Ce fut en fait pour évacuer la première partie de l’alternative qu’il passa au bureau afin de charger Ken de ces recherches. Ce qui n’était pas sans ironie, le nom complet de ce dernier était Ken Kô Kuroda :
KKK, comme il parafait ses dossiers. Une simple coïncidence, mais qui laisserait un goût désagréable à l’intéressé.

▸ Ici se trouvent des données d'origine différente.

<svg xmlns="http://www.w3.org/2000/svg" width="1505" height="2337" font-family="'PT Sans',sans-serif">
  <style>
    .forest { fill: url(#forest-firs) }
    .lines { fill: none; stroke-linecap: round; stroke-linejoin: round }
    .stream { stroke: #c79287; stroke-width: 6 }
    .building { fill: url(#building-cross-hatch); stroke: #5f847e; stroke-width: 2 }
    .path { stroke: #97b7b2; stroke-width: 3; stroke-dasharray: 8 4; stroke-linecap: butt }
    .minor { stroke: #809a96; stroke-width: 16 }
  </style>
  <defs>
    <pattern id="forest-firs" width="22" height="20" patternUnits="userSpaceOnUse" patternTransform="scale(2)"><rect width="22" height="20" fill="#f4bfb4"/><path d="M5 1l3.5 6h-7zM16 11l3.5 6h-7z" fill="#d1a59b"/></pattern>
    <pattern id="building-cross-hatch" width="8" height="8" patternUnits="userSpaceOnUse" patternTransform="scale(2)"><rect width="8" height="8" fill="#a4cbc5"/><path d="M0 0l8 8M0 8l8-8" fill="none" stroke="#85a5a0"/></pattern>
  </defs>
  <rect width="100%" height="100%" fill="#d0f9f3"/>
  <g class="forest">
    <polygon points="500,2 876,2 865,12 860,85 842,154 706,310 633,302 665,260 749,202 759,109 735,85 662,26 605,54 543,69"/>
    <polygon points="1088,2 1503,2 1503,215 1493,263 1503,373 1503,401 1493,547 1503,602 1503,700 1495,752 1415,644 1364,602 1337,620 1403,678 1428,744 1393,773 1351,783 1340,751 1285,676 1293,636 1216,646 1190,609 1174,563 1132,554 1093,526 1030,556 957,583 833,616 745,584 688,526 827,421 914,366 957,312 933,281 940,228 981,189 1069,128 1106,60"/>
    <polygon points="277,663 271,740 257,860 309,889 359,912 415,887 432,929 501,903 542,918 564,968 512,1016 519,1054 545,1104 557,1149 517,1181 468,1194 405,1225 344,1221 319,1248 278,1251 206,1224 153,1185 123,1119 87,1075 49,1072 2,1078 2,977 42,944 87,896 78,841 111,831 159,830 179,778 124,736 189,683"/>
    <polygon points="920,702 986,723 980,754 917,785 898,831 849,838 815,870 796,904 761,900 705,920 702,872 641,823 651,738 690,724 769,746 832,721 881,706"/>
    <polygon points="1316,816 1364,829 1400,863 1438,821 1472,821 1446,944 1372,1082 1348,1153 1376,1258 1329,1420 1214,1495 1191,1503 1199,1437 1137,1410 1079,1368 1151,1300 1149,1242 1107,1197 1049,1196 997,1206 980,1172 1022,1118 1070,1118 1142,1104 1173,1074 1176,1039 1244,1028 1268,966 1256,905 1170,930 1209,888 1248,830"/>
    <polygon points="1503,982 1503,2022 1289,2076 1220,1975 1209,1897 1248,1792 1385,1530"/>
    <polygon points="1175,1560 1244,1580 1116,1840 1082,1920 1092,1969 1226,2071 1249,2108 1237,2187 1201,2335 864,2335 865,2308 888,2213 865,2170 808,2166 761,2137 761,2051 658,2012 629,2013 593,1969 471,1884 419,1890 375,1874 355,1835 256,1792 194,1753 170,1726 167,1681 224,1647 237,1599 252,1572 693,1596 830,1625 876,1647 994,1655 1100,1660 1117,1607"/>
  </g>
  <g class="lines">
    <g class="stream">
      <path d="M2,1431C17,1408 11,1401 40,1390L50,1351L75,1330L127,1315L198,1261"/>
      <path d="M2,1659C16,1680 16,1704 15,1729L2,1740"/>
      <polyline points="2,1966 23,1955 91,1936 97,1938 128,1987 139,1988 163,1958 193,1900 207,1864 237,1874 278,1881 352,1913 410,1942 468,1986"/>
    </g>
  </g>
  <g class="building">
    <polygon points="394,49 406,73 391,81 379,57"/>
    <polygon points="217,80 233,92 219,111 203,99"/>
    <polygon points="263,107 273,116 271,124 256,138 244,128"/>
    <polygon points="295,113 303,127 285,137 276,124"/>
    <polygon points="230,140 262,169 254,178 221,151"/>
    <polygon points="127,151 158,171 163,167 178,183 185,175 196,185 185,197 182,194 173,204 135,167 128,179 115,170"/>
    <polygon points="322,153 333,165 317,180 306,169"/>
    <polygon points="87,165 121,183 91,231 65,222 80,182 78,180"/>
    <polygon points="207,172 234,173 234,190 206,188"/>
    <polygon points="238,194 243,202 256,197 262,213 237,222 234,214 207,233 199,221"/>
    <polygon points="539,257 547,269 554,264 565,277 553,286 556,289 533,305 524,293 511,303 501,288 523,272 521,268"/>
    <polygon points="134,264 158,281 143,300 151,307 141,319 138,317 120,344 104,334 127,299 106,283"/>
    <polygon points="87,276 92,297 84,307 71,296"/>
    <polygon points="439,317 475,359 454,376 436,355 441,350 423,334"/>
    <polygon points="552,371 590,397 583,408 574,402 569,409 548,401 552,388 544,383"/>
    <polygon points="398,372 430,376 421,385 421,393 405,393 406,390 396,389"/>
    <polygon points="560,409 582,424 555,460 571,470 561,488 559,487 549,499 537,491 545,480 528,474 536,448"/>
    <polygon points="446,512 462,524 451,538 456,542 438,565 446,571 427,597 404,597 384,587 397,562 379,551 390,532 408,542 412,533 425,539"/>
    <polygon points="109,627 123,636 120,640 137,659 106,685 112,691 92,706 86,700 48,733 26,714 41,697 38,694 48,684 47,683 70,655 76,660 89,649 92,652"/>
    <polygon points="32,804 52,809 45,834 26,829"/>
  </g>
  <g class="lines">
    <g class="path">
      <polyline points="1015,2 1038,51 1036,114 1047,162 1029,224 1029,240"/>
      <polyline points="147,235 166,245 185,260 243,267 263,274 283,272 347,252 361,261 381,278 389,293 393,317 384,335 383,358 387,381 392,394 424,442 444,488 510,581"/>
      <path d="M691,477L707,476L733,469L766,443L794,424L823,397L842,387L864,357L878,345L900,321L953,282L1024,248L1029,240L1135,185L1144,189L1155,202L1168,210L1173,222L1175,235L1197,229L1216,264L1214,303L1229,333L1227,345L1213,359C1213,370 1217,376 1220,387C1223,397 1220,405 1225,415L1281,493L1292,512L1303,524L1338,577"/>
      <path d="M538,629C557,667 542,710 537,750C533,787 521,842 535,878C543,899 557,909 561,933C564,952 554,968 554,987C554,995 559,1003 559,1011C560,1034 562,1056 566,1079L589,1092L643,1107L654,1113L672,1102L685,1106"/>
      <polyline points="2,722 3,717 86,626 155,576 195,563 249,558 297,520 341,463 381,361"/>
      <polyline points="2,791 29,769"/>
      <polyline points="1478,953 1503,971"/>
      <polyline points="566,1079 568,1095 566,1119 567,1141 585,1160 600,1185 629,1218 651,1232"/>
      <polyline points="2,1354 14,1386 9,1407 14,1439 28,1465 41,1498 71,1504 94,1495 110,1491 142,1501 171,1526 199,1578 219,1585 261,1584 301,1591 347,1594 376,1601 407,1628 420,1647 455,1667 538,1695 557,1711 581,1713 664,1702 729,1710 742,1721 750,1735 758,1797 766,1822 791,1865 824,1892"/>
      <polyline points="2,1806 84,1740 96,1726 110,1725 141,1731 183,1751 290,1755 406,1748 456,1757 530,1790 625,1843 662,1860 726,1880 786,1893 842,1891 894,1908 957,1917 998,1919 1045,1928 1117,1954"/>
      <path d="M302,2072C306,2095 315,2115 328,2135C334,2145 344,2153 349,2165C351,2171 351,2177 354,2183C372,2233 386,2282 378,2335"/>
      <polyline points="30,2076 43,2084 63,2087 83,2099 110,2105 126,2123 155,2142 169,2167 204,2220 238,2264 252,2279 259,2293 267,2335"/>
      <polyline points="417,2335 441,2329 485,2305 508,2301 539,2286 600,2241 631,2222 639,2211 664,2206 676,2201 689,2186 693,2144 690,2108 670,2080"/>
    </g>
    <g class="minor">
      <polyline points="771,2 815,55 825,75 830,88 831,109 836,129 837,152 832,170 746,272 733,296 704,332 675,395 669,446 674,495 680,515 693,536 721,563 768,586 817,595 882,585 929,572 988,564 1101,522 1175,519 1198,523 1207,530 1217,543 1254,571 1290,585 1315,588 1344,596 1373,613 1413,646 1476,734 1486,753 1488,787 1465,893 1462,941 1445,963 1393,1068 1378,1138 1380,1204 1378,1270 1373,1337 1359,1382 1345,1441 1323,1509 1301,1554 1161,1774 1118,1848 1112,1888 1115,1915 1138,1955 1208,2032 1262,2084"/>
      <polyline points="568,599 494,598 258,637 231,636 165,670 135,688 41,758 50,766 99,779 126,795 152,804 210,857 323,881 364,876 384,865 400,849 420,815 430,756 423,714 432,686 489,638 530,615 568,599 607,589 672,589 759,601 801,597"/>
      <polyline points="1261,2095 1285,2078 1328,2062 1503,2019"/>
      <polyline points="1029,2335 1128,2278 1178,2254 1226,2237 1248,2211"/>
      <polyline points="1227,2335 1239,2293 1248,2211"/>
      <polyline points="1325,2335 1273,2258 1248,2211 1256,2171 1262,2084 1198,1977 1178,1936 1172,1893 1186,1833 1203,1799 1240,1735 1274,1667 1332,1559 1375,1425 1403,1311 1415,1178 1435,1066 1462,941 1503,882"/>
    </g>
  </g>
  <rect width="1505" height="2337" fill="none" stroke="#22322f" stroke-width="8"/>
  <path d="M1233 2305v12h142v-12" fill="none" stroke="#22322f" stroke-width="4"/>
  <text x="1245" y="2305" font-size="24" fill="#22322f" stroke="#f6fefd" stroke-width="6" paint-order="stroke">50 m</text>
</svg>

Quant à Mallock, il ne l’aurait jamais avoué, mais il avait peur de chercher lui-même, peur de tomber sur ces chiffres et sur ces noms, peur de voir les délires de Manu, noir sur blanc dans la mémoire de l’histoire, peur d’en ressentir toute la folie, la terreur, et peur d’être seul à ce moment-là !
C’est sans doute pour cela qu’il fut si gracieux en lançant ses ordres :
— Il me faut tout pour demain midi !
— J’ai, cher patron, pour dire ça poliment, la tête dans le cul.
— M’en tape, tu dormiras quand tu seras mort…
Amédée savait être agréable.
Il repartit chez lui sans autre explication, tout à fait conscient, coupable et embarrassé de s’être ainsi défoulé de sa frustration sur son collaborateur. Il s’en voulut jusqu’à ce qu’il parvienne chez lui et avale une double dose de Lagavulin seize ans d’âge, cul sec, debout au milieu du salon, le manteau encore trempé sur le dos et les bottes pleines de neige.